High Court Of Madras
H. Md. Zaid (Minor) vs. Commissioner Of Wealth Tax
Section 7
Asst. Year 1983-84, 1984-85, 1985-86
R. Jayasimha Babu & K. Raviraja Pandian, JJ.
T.C. Nos. 1004 to 1006 of 1990
26th August, 2002
Counsel appeared :
P.P.S. Janardhanaraja, for the Applicant : T.C.A. Ramanujam, for the Respondent
ORDER
R. JAYASIMHA BABU, J. :
The question referred to us at the instance of the assessee is : “Whether, on the facts and in the circumstances and having regard to the interpretation of the lease deed the Tribunal was justified in confirming the valuation made by the Department insofar as it relates to the inclusion of reversionary value of the superstructure ?” The assessment years are 1983-84 to 1985-86. The assessee, along with others is a joint lessee of a valuable piece of land at Nos. 190 to 192, Mount Road, Madras. The terms of the lease are set out in lease deed dt. 16th Nov., 1978. Clause 3 of the document empowers the joint lessees to put up a building at their cost and in accordance with the sanctioned plan. Clause 5 recognises the joint lessees to be the owners of the superstructure and of the fixtures and fittings therein during the currency of the lease and further requires the joint lessees to pay wealth-tax for the superstructure. While valuing the building, the AO, relying on the valuation report given in respect of the interests of one of the lessors in the land has, while computing the value of the superstructure, added certain sums as reversionary value of the superstructure.
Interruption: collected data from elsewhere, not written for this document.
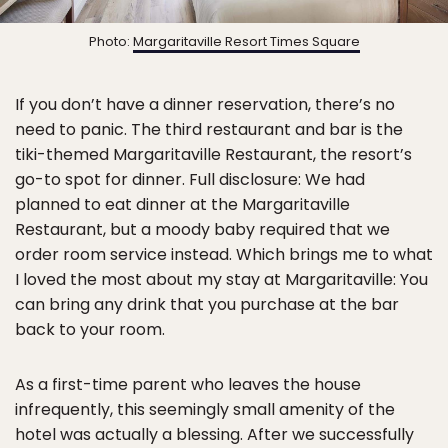
Photo:
Margaritaville Resort Times Square
If you don’t have a dinner reservation, there’s no
need to panic. The third restaurant and bar is the
tiki-themed Margaritaville Restaurant, the resort’s
go-to spot for dinner. Full disclosure: We had
planned to eat dinner at the Margaritaville
Restaurant, but a moody baby required that we
order room service instead. Which brings me to what
I loved the most about my stay at Margaritaville: You
can bring any drink that you purchase at the bar
back to your room.
As a first-time parent who leaves the house
infrequently, this seemingly small amenity of the
hotel was actually a blessing. After we successfully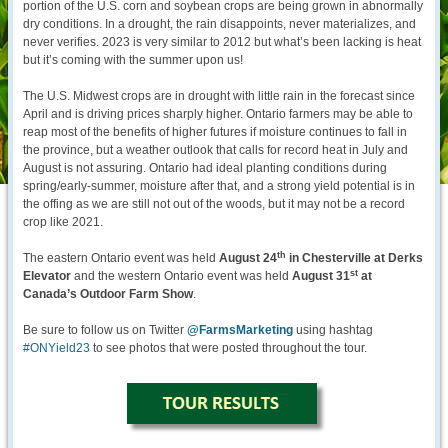
portion of the U.S. corn and soybean crops are being grown in abnormally
dry conditions. In a drought, the rain disappoints, never materializes, and
never verifies. 2023 is very similar to 2012 but what’s been lacking is heat
but it’s coming with the summer upon us!
The U.S. Midwest crops are in drought with little rain in the forecast since
April and is driving prices sharply higher. Ontario farmers may be able to
reap most of the benefits of higher futures if moisture continues to fall in
the province, but a weather outlook that calls for record heat in July and
August is not assuring. Ontario had ideal planting conditions during
spring/early-summer, moisture after that, and a strong yield potential is in
the offing as we are still not out of the woods, but it may not be a record
crop like 2021.
th
The eastern Ontario event was held
August 24
in Chesterville at Derks
st
Elevator
and the western Ontario event was held
August 31
at
Canada’s Outdoor Farm Show
.
Be sure to follow us on Twitter
@FarmsMarketing
using hashtag
#ONYield23
to see photos that were posted throughout the tour.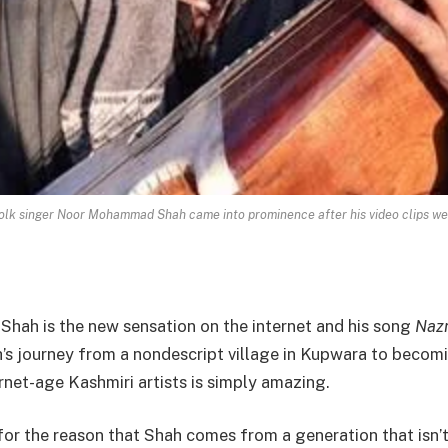
folk singer Noor Mohammad Shah came into prominence after his video clips wer
ah is the new sensation on the internet and his song
Naz
h’s journey from a nondescript village in Kupwara to becom
net-age Kashmiri artists is simply amazing.
e for the reason that Shah comes from a generation that isn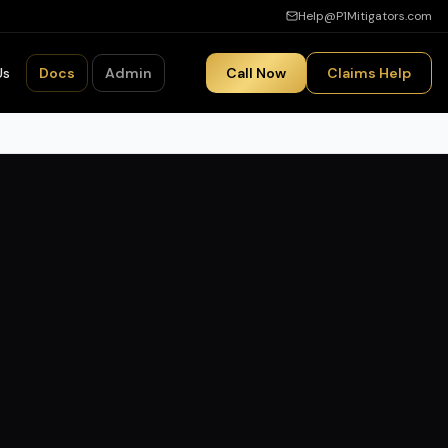
Help@P1Mitigators.com
Us
Docs
Admin
Call Now
Claims Help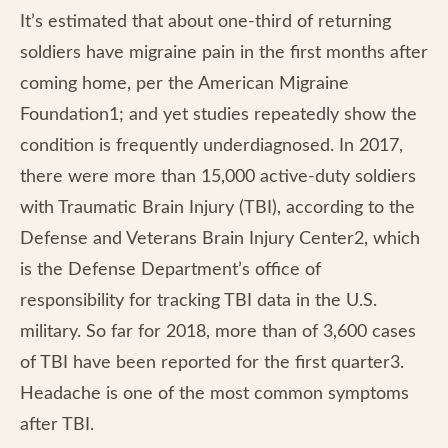
It’s estimated that about one-third of returning
soldiers have migraine pain in the first months after
coming home, per the American Migraine
Foundation1; and yet studies repeatedly show the
condition is frequently underdiagnosed. In 2017,
there were more than 15,000 active-duty soldiers
with Traumatic Brain Injury (TBI), according to the
Defense and Veterans Brain Injury Center2, which
is the Defense Department’s office of
responsibility for tracking TBI data in the U.S.
military. So far for 2018, more than of 3,600 cases
of TBI have been reported for the first quarter3.
Headache is one of the most common symptoms
after TBI.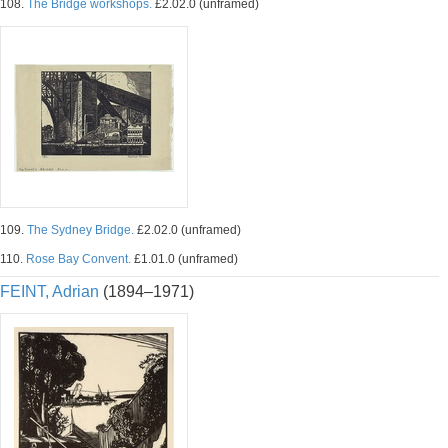
108.
The Bridge workshops.
£2.02.0 (unframed)
109.
The Sydney Bridge.
£2.02.0 (unframed)
110.
Rose Bay Convent.
£1.01.0 (unframed)
FEINT, Adrian
(1894–1971)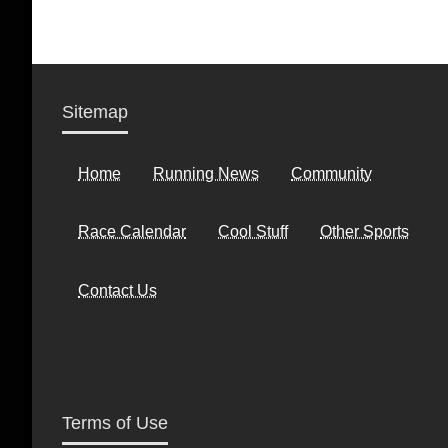
Sitemap
Home
Running News
Community
Race Calendar
Cool Stuff
Other Sports
Contact Us
Terms of Use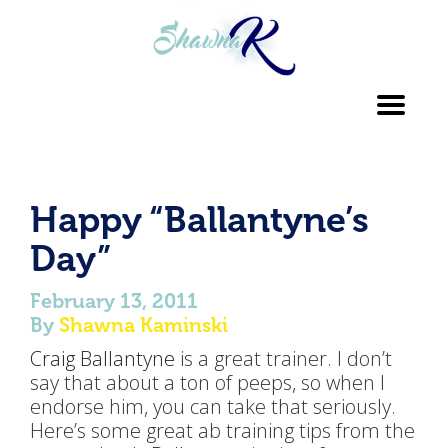
Toggl
navig
Happy “Ballantyne’s
Day”
February 13, 2011
By
Shawna Kaminski
Craig Ballantyne
is a great trainer. I don’t
say that about a ton of peeps, so when I
endorse him, you can take that seriously.
Here’s some great ab training tips from the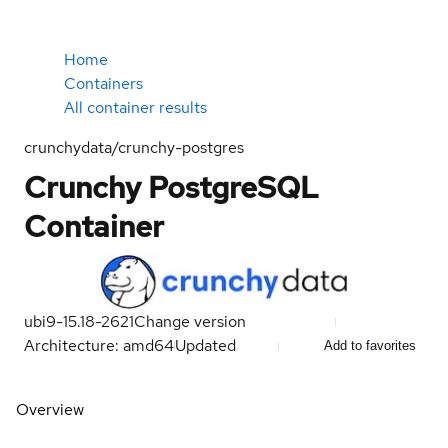
Home
Containers
All container results
crunchydata/crunchy-postgres
Crunchy PostgreSQL
Container
ubi9-15.18-2621
Change version
Architecture: amd64
Updated
Add to favorites
Overview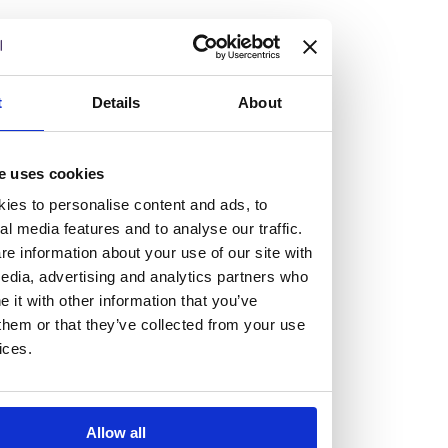
but human too, then you’ll be right at home here at
Burness Paull.
We offer a range of law programmes, including work
t
Details
About
experience for high school students, summer placements
for university students, and legal traineeships for law
e uses cookies
graduates looking to kickstart their career.
ies to personalise content and ads, to
al media features and to analyse our traffic.
Read more about our job offering for graduates
e information about your use of our site with
Legal Traineeships
edia, advertising and analytics partners who
Summer Vacation Scheme
it with other information that you’ve
Law Insight Days
them or that they’ve collected from your use
Work Experience
ices.
Vacancies
Don't settle for standard, help
Allow all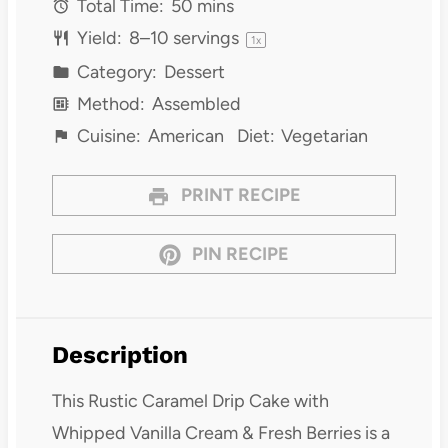
Total Time:
50 mins
Yield:
8
–
10
servings
1
x
Category:
Dessert
Method:
Assembled
Cuisine:
American
Diet:
Vegetarian
PRINT RECIPE
PIN RECIPE
Description
This Rustic Caramel Drip Cake with
Whipped Vanilla Cream & Fresh Berries is a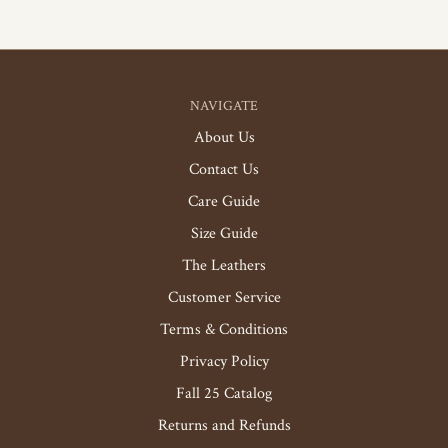
NAVIGATE
About Us
Contact Us
Care Guide
Size Guide
The Leathers
Customer Service
Terms & Conditions
Privacy Policy
Fall 25 Catalog
Returns and Refunds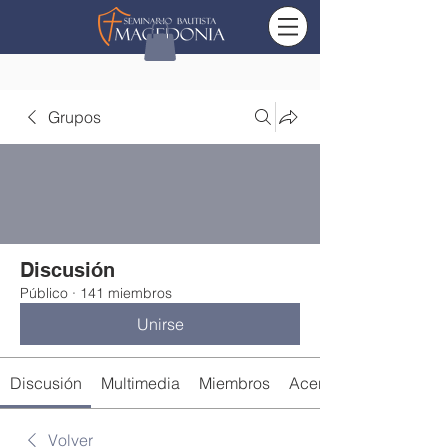
Grupos
Discusión
Público
·
141 miembros
Unirse
Discusión
Multimedia
Miembros
Acerca de
Volver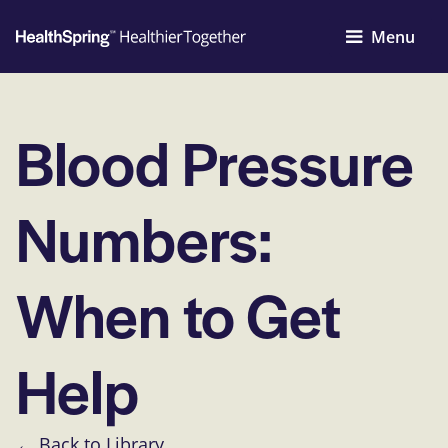
Menu
Blood Pressure
Numbers:
When to Get
Help
← Back to Library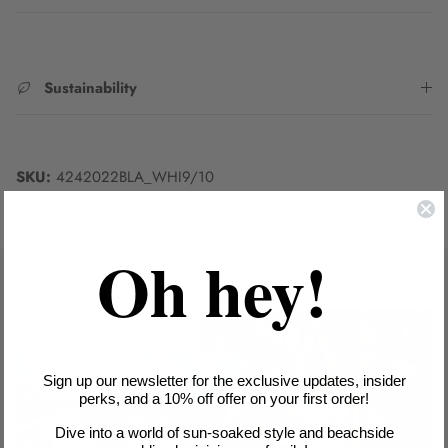
Sustainability
SKU:
4242022BLA_WHI9/10
Oh hey!
Sign up our newsletter for the exclusive updates, insider
perks, and a 10% off offer on your first order!
Dive into a world of sun-soaked style and beachside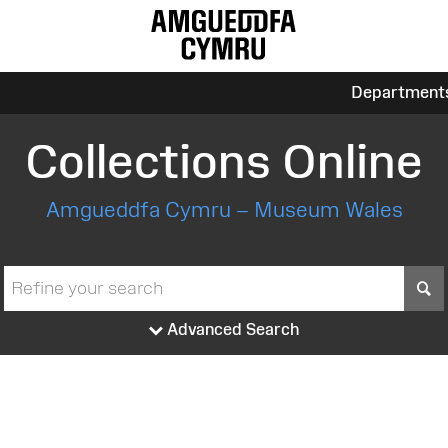
Department
Collections Online
Amgueddfa Cymru – Museum Wales
S
Advanced Search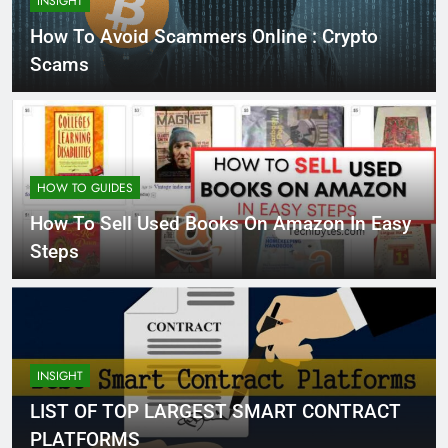
INSIGHT
How To Avoid Scammers Online : Crypto
Scams
HOW TO GUIDES
How To Sell Used Books On Amazon In Easy
Steps
INSIGHT
LIST OF TOP LARGEST SMART CONTRACT
PLATFORMS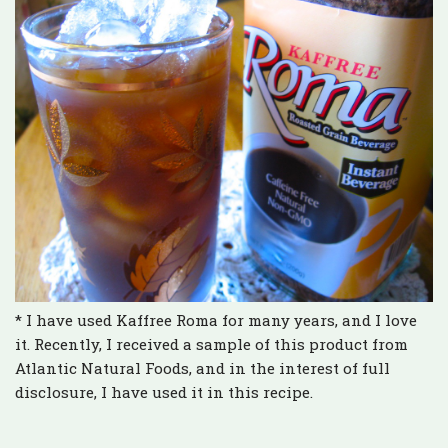
* I have used Kaffree Roma for many years, and I love
it. Recently, I received a sample of this product from
Atlantic Natural Foods, and in the interest of full
disclosure, I have used it in this recipe.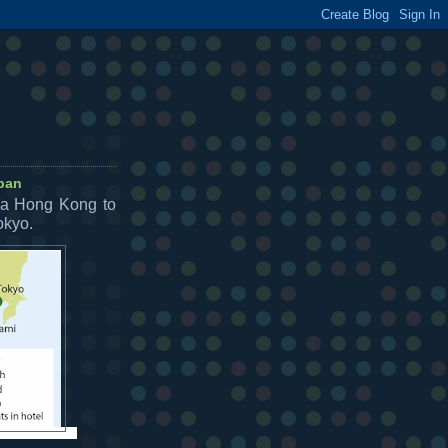
apan
ia Hong Kong to
okyo.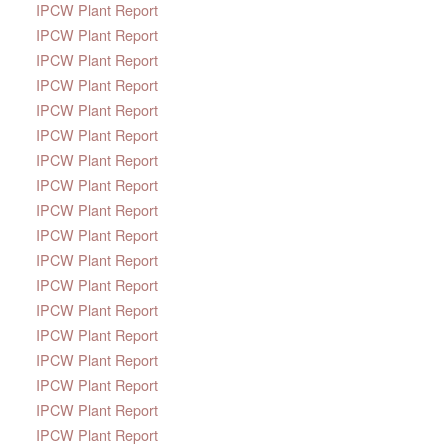
IPCW Plant Report
IPCW Plant Report
IPCW Plant Report
IPCW Plant Report
IPCW Plant Report
IPCW Plant Report
IPCW Plant Report
IPCW Plant Report
IPCW Plant Report
IPCW Plant Report
IPCW Plant Report
IPCW Plant Report
IPCW Plant Report
IPCW Plant Report
IPCW Plant Report
IPCW Plant Report
IPCW Plant Report
IPCW Plant Report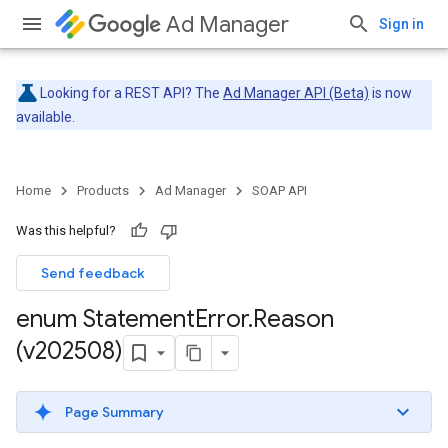
Ad Manager
Sign in
Looking for a REST API? The
Ad Manager API (Beta)
is now
available.
Home
Products
Ad Manager
SOAP API
Was this helpful?
Send feedback
enum Statement
Error
.
Reason
(v202508)
Page Summary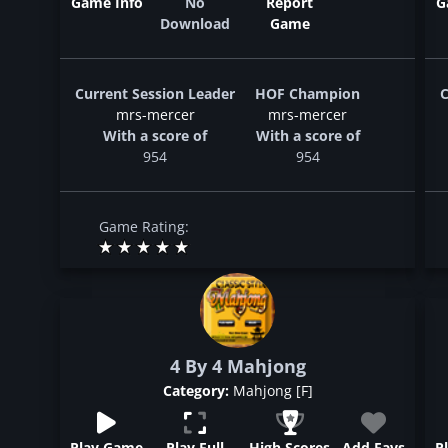
Game Info
No
Report
G
Download
Game
Current Session Leader
HOF Champion
C
mrs-mercer
mrs-mercer
With a score of
With a score of
954
954
Game Rating:
4 By 4 Mahjong
Category:
Mahjong [F]
Play Game
Play Full
High Scores
Add Favs
P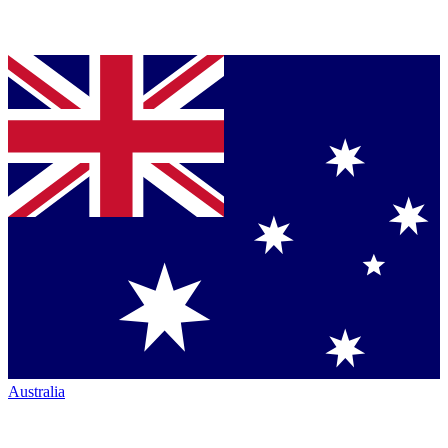
Australia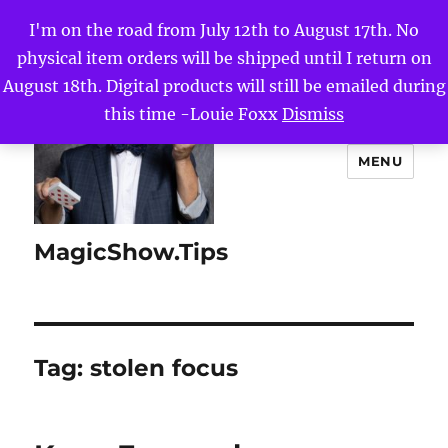
I'm on the road from July 12th to August 17th. No
physical item orders will be shipped until I return on
August 18th. Digital products will still be emailed during
this time -Louie Foxx
Dismiss
MENU
MagicShow.Tips
Tag:
stolen focus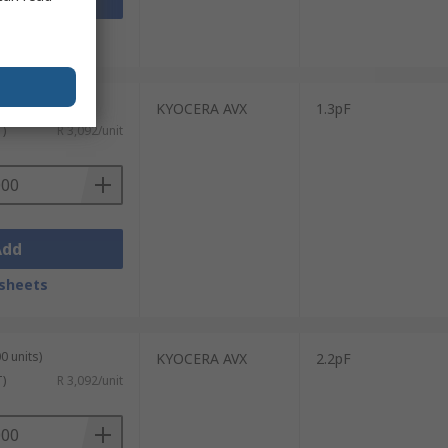
sheets
0 units)
KYOCERA AVX
1.3pF
T)
R 3,092/unit
Add
sheets
0 units)
KYOCERA AVX
2.2pF
T)
R 3,092/unit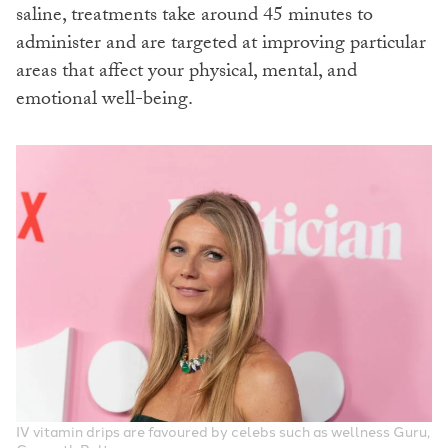
saline, treatments take around 45 minutes to
administer and are targeted at improving particular
areas that affect your physical, mental, and
emotional well-being.
IV vitamin drips are favoured by celebs such as wellness Guru,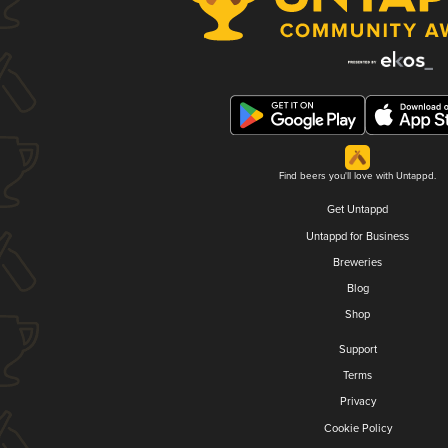
Find beers you'll love with Untappd.
Get Untappd
Untappd for Business
Breweries
Blog
Shop
Support
Terms
Privacy
Cookie Policy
That order of the AO has been upheld in appeal and thereafter affirmed by the Tribunal. The relevant clauses in the lease deed make it abundantly clear that the ownership of the building which has been put up at the cost of the joint lessees is with the joint lessees. They are the owners of the building and they are to pay wealth-tax. Their interest in the building as such owners has to be ascertained by adopting a suitable method of valuation. The method chosen by the valuer is rental capitalisation method. The values relevant for that method are the rentals received by the assessee and the period for which the capitalisation is to be done.
The question of adding any reversionary interest does not arise. The assessee here, in fact had no reversionary interest in the land or the building as, the assessee, along with the joint lessees, was merely a joint lessee of the land for a certain term and the ownership of the building erected thereon at the cost of the joint lessees remains with them for the term of the lease. The value of the super-structure was not dependent upon the term of the lease. The value of the asset for the purpose of the wealth-tax is the value, as on the last date of the financial year. Whether the right of the owner of the building to retain ownership of the building is of limited or longer duration depending upon the period for which the land on which the building has been erected, has been taken on lease, will not materially affect this valuation.
5. It is apparent that the confusion that has crept in the orders of the AO, is on account of the reliance placed on the valuation report which concerned the value of the interest of the lessor of the land, who would, at the end of the term of the lease, become entitled to ownership of the superstructure. That approach to valuation was wholly irrelevant so far as the joint lessees of the land who had put up the superstructure and who were required to pay wealth-tax on that superstructure was concerned. The question referred to us is, therefore, answered in favour of the assessee and against the Revenue.